There's not a good causative agent for FLHS.  It occurs in younger, really well-fed pet hens, and it also occurs in hens that are your best layers.  Makes sense, when you think large output = high food intake, which means the liver is working harder to process food.  The biggest link is to aflatoxicosis, which is more or less, mycotoxins from moldy feed.  Our feed company tests for mycotoxins twice yearly, and they've never come up positive.  *shrug*  I make my hens scrounge for a lot of food, and still have had two hens come up with it.  I think it might be one of the side effects of breeding for greater and greater production in hatchery birds.  I've never, ever seen a case in a show bird or a bird from a conservation flock.  Not much you can do - I've tapped off the fluid and made a hen more comfortable, but there are no liver transplants for chickens, LOL.  It'd make her comfortable, but it won't stop the process. 
 
It's not unusual to find weird nodules on the inside tissues.  They are discrete and isolated, for the most part, and don't mean much.  Broilers get those from time to time.  I don't know about the one in the oviduct, but it looks like she hadn't been laying.  Her ovaries don't look active.  
 
My guess on her would be FLHS, again, if she had the same fluid.  The yellow plasma fluid swelling the abdomen and the wasting of the breast muscle is kind of the classic gross symptoms."
post #5 of 6

Sorry, for the loss of your chicken.

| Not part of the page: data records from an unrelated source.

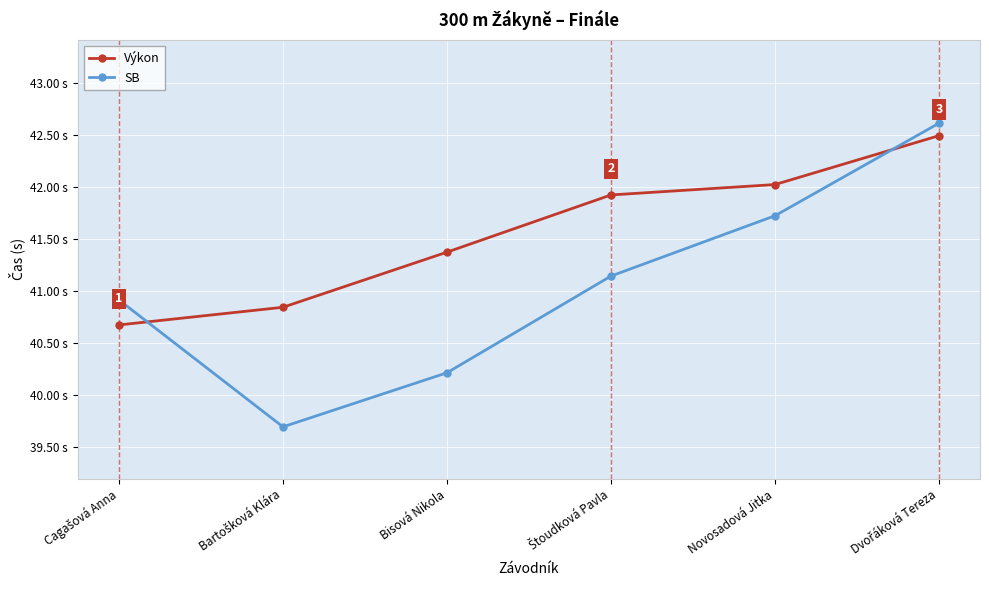

True or false: SB has more than 2 points higher than both neighbors.

False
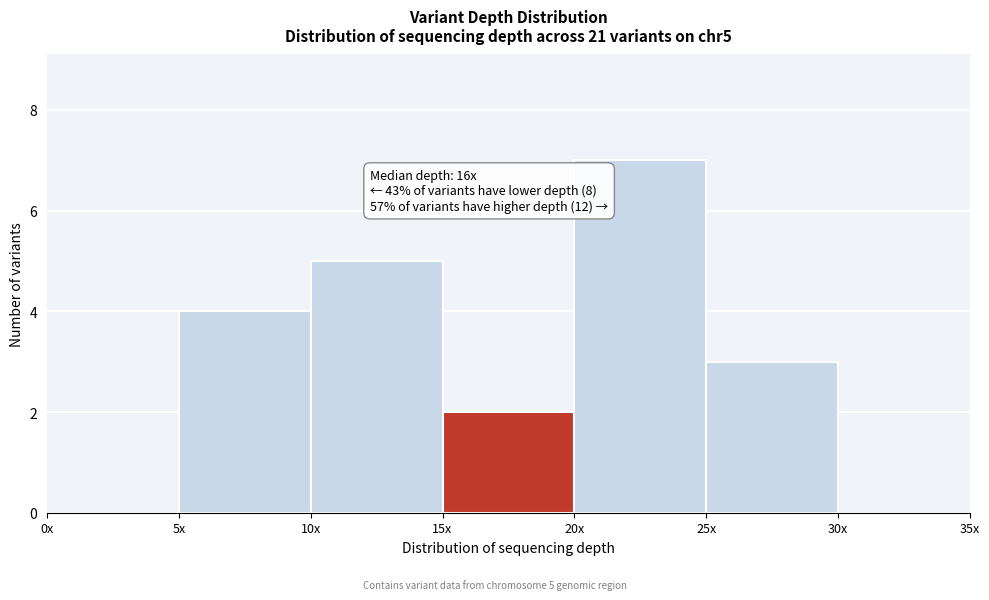

Reading right to left, extract all data points from this chart.

30x=0	25x=3	20x=7	15x=2	10x=5	5x=4	0x=0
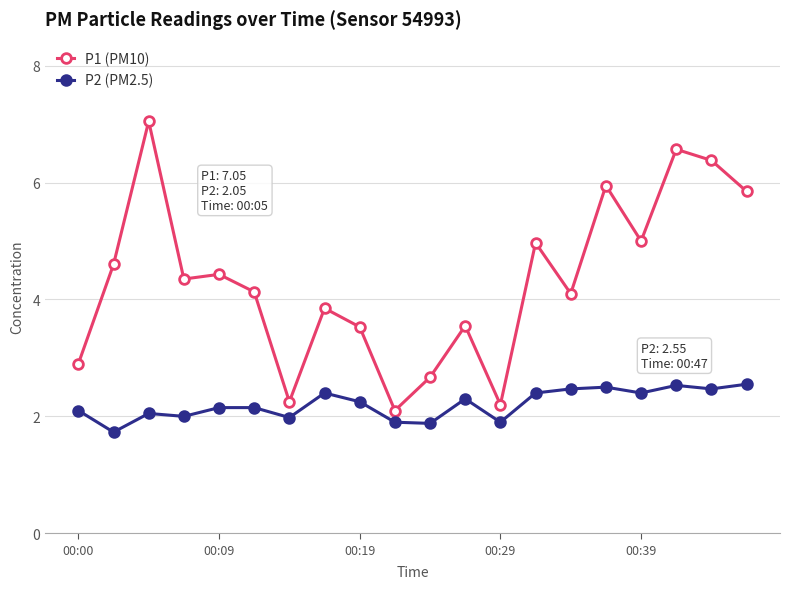

What is the average value of the P2 (PM2.5) series?

2.2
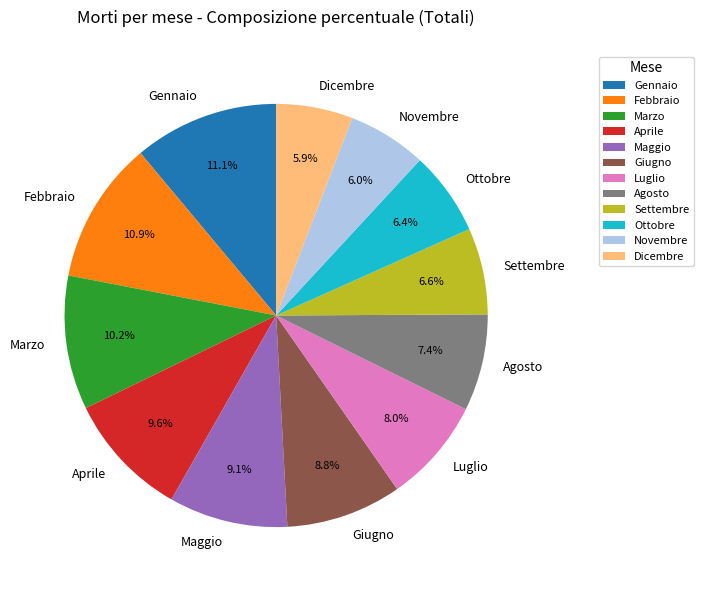

Approximately how many times larger is the value at Gennaio compared to Agosto?

1.5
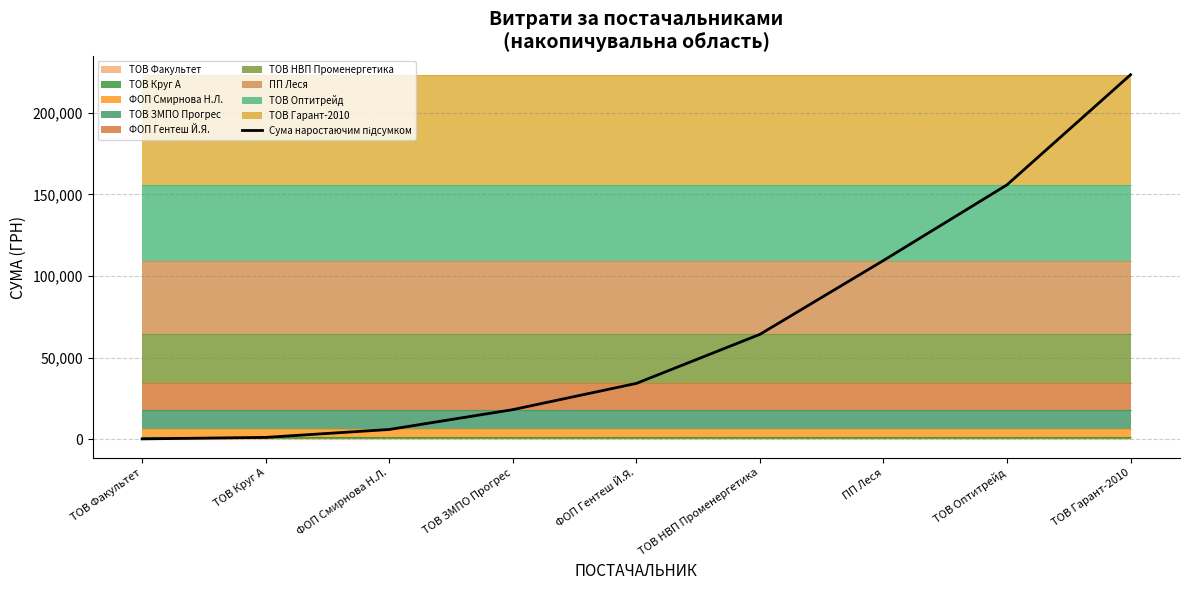

What is the sum of all values?

613363.0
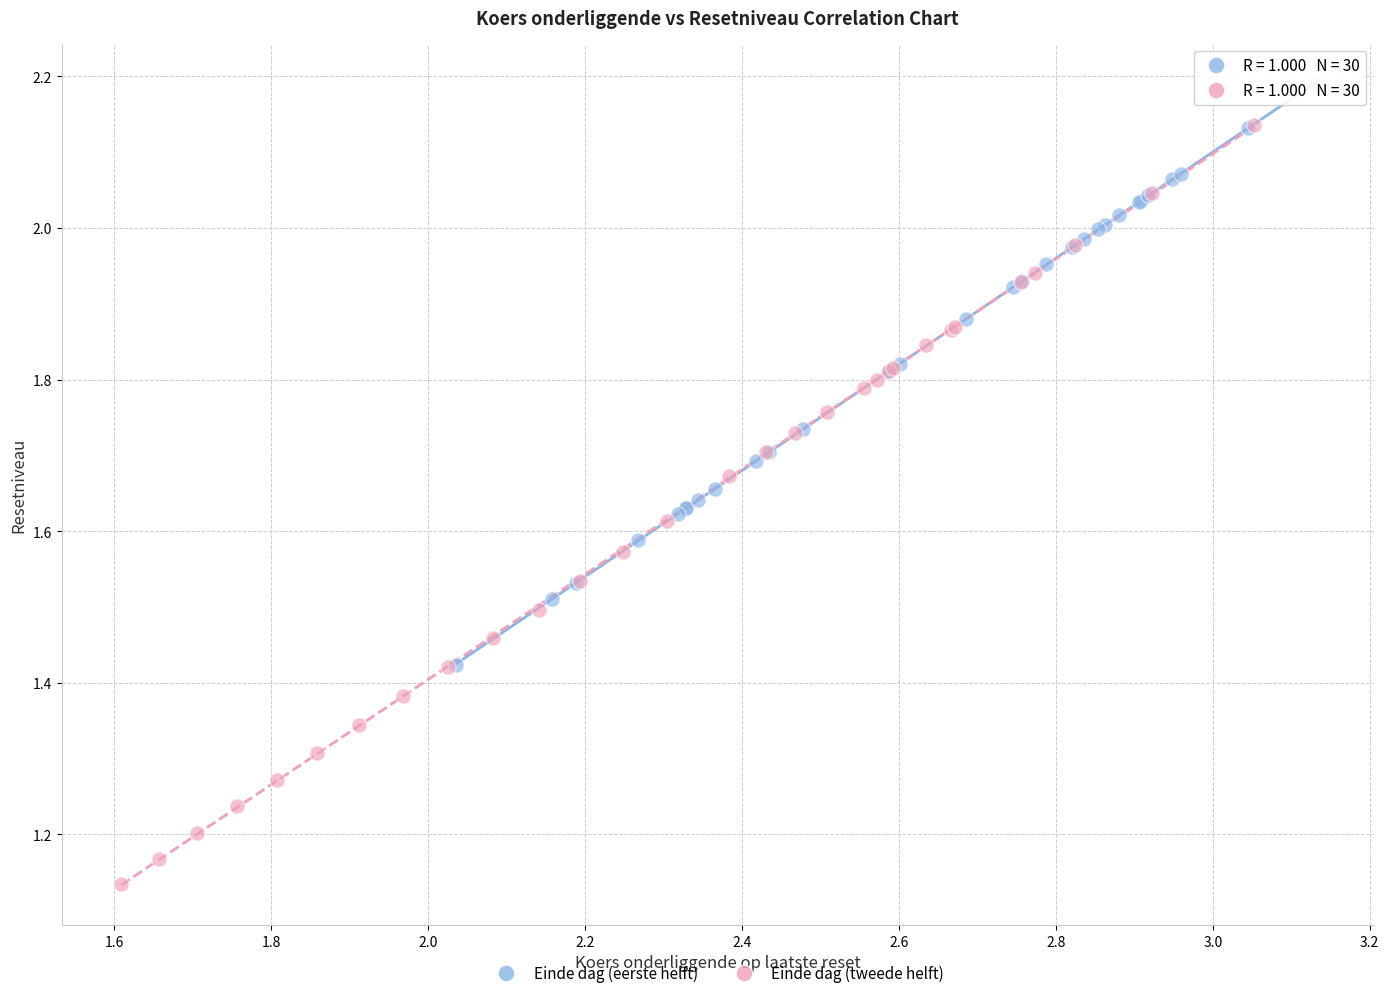

Which series contains the lowest Y value?

Einde dag (tweede helft)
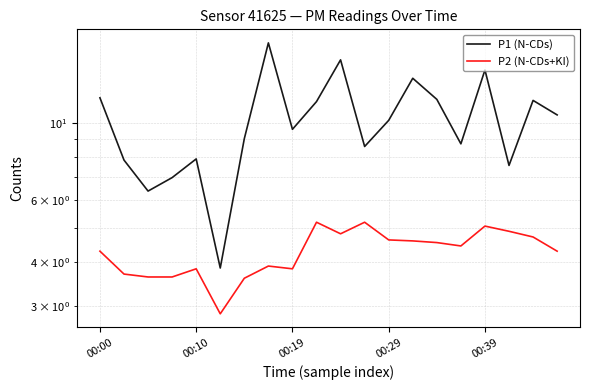

Between 7 and 19, which series saw the biggest shift?

P1 (N-CDs)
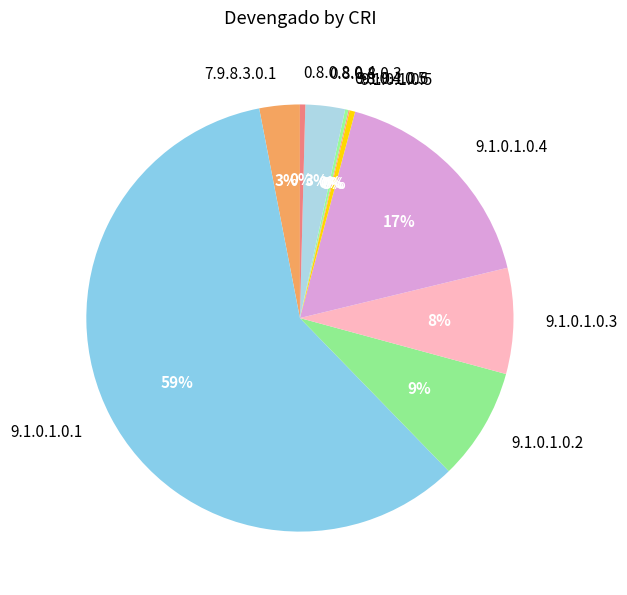

Is it true that 0.8.0.8.0.3 is 16% of the pie?

False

From the pictures you posted, I can tell you that your chicken had ovarian cancer, late stage.  You can see the "cottage cheese" like tumors on the oviduct, surrounding the liver in the peritoneal cavity and very apparent on the ovary.  Also evident of late stage ovarian cancer is the abundance of ascites fluid in the abdomen.  The laying hen is the only animal model that spontaneously develops epithelial ovarian cancer similar to human ovarian cancer.   Cancer generally shows up in chickens between 2.5 to 4 years of age.   Very sorry! 

Also, I believe your friend was correct in the liver diagnoses.  This too is often seen.


Edited by Neochickenlittl - 1/15/13 at 12:59pm
post #6 of 6

Neo, i appreciate your input, may i inquire of your background?  thank you.